Así es como surge #MeToo, el movimiento social que convoca a las mujeres a denunciar. La versión #YoTambién recorre el mundo hispanoparlante y se une al #NiUnaMenos, allí en los países donde el abuso adopta la forma del femicidio (o feminicidio) con demasiada frecuencia.

Lo abrumadoramente común es que todos estos casos comprenden una relación de poder. Es decir, el sexo es la moneda de cambio en una relación de dominación. Quien abusa lo hace porque puede; es decir, porque reproduce una relación por definición asimétrica en la cual la parte débil carece de recursos institucionales para defenderse. Es una explotación, lisa y llana, puntuada por la amenaza del desempleo y la humillación, sino por la del daño físico.
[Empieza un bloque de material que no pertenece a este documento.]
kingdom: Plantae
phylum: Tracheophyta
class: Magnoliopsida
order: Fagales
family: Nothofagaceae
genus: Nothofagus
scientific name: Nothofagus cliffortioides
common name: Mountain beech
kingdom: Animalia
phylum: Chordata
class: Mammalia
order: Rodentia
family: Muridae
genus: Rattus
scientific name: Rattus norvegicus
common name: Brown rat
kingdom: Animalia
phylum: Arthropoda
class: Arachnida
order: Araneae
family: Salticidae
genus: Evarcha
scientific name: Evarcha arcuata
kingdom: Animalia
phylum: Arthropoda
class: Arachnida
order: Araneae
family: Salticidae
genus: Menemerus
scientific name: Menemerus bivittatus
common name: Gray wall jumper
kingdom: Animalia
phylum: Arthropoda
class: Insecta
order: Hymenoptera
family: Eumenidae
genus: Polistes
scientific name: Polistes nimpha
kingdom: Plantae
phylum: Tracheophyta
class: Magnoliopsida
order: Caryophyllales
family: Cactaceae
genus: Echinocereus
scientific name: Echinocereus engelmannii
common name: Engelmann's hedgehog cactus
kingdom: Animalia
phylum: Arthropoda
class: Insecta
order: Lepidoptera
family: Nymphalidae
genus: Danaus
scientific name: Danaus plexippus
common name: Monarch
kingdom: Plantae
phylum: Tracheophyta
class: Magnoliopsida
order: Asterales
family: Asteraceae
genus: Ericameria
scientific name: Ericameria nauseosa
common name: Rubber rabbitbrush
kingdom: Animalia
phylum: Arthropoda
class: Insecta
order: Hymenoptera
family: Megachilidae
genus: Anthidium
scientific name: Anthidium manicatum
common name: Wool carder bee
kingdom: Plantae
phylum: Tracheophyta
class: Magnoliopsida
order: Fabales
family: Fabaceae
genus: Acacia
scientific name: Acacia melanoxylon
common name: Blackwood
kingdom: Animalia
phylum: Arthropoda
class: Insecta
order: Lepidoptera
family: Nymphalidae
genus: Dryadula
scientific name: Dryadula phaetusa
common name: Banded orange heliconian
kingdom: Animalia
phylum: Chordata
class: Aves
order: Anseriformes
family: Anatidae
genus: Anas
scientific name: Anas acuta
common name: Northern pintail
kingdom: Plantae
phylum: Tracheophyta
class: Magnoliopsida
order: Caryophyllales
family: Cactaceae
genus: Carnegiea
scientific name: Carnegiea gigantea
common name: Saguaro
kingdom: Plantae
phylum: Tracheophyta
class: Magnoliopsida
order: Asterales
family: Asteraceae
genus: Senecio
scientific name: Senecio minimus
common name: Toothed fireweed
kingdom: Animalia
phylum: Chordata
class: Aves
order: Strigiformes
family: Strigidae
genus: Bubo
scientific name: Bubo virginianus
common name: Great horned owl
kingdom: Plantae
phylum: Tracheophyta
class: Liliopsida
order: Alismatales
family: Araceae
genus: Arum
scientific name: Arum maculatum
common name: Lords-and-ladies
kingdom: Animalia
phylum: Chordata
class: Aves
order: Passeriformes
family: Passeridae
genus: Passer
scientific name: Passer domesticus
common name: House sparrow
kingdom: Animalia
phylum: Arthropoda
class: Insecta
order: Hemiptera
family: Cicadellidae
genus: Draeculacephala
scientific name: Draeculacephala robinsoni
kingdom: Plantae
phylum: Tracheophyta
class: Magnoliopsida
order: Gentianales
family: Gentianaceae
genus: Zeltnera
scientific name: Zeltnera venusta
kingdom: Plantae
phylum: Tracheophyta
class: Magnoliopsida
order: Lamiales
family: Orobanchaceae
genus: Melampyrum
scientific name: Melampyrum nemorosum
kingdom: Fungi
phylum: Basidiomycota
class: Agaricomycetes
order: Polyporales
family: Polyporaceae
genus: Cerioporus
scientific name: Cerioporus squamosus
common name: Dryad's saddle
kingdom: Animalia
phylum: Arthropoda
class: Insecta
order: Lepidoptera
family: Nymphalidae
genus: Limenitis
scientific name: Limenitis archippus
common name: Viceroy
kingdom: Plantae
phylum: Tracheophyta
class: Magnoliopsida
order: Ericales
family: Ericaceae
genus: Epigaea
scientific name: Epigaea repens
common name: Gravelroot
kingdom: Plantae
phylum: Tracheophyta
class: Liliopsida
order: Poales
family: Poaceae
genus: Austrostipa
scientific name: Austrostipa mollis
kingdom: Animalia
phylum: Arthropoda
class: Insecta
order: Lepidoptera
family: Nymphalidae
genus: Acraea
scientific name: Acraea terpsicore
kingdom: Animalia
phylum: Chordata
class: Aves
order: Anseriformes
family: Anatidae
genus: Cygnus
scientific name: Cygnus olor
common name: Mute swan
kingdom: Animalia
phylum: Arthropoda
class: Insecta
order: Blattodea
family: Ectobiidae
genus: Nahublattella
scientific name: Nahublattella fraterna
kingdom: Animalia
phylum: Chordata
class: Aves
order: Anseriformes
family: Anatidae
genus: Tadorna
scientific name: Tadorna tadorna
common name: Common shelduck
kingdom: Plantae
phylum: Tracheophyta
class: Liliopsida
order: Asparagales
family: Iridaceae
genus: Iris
El fin de la privacidad sirvió para descubrir un mundo sórdido de explotación. Las mujeres lo sabían; ahora lo cuentan. La asimetría, entonces, es estructural a dicha explotación. Ergo, mientras continúe, será difícil detener el abuso. Están en juego los clásicos temas del feminismo: la tan radical idea que dice que hombres y mujeres son iguales, que tienen los mismos derechos. Idea menos radical cuando se tiene en cuenta que hace tiempo tienen las mismas obligaciones.

Se trata de igualdad en un conjunto de esferas; derechos sociales, igual salario por igual trabajo; derechos civiles, propiedad marital y derechos reproductivos, entre otros; derechos culturales, aquellos que se definen por la subjetividad del actor, la mujer; y sobre todo, derechos políticos, o sea, cuotas y representatividad; compartir el poder, anclarlo en la condición de mujer y legislar en consecuencia. Allí están los recursos institucionales para luchar contra esta forma de explotación.